Johan Ernst Welhaven Sars (11 October 1835 – 27 January 1917) was a Norwegian historian, publicist and editor. His main work was Udsigt over den norske Historie, four volumes issued from 1873 to 1891. He co-edited the magazines Nyt norsk Tidskrift (with Jens Lieblein) from 1877 to 1878, and Nyt Tidsskrift (with Olaf Skavlan) from 1882 to 1887. He was politically active for the Liberal Party of Norway, and among the party's most central theoreticians.

Sars was born in Kinn, Nordre Bergenhus Amt, as the son of priest and biologist Michael Sars (1805–1869) and Maren Cathrine Welhaven (1811–1898), and grew up in Manger in Søndre Bergenhus Amt. He was a brother of singer Eva Sars and zoologist Georg Ossian Sars, and a brother-in-law of explorer and scientist Fridtjof Nansen and musician Thorvald Lammers. Poet Johan Sebastian Welhaven and Elisabeth Welhaven were his uncle and aunt, and he was a cousin of architect Hjalmar Welhaven. He was not married, and lived along with his brother at their mother's place until she died in 1898. He died in Aker in 1917.

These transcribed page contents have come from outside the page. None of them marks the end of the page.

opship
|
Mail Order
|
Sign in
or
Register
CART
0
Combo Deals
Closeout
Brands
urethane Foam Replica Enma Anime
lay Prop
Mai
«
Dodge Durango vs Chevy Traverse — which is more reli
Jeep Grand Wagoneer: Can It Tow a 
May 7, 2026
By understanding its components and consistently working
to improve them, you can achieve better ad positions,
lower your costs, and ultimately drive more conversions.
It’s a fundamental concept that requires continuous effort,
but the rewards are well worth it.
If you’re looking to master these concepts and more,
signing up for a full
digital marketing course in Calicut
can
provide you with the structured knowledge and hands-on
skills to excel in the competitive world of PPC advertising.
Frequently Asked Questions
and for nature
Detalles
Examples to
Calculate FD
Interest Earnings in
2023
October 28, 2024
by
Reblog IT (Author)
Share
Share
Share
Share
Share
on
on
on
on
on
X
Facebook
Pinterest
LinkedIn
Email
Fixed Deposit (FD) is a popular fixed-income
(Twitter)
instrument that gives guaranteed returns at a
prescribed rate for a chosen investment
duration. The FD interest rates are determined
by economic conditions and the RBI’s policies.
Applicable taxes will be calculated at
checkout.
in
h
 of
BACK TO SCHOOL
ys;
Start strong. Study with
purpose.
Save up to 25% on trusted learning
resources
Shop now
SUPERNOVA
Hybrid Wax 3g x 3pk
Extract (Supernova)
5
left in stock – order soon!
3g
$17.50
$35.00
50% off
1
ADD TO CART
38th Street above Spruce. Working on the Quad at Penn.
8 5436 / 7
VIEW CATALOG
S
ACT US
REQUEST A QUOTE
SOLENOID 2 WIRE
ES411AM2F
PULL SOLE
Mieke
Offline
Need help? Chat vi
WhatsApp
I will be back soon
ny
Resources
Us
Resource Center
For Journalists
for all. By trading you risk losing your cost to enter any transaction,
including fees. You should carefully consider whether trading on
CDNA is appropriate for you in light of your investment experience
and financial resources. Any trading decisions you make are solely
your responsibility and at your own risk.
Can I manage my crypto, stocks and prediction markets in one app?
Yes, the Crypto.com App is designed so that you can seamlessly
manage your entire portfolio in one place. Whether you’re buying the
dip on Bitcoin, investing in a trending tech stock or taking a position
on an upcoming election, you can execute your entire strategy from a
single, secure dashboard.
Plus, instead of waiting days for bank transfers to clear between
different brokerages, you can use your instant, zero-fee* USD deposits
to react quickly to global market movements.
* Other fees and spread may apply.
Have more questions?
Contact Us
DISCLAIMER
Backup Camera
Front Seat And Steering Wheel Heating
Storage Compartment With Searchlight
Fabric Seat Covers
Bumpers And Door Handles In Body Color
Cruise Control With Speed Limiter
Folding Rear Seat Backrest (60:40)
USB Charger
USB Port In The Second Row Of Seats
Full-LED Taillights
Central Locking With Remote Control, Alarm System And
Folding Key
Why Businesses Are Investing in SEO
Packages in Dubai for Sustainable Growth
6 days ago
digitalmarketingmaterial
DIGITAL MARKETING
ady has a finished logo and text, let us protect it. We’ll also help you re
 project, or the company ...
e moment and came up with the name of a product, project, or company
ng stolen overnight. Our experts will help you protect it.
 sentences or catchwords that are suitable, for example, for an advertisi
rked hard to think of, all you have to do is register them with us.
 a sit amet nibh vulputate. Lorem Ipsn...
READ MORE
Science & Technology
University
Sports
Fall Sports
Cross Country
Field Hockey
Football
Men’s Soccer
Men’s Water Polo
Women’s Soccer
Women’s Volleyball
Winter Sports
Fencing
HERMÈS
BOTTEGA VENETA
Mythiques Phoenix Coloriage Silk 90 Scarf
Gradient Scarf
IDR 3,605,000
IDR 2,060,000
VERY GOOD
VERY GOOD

Sars attended the Bergen Cathedral School from 1849. In 1853 he moved to Christiania as a student. He initiated studies in medicine, but after having written a prize-winning treatise on the Kalmar Union, he started to study history. He spent the summers 1858 and 1859 in Copenhagen, in order to copy Norwegian documents in Danish archives. He wrote a pioneering work on Norway during the union with Denmark (Norge under Foreningen med Danmark), published in four parts between 1858 and 1865. He was appointed at the National Archival Services of Norway (Norwegian: Riksarkivet) from 1860 to 1874. After having received a scholarship he lectured at the University from 1870, where he first introduced the subject positivism, and later lectured on Norwegian history. His main work was Udsigt over den norske Historie, a continuous treatment of Norwegian history from the Viking era to contemporary times, which was published in four volumes between 1873 and 1891. The first volume of the series established Sars among the leading intellectuals in Norway, and it earned him an extraordinary professorship, after a Parliamentary decision.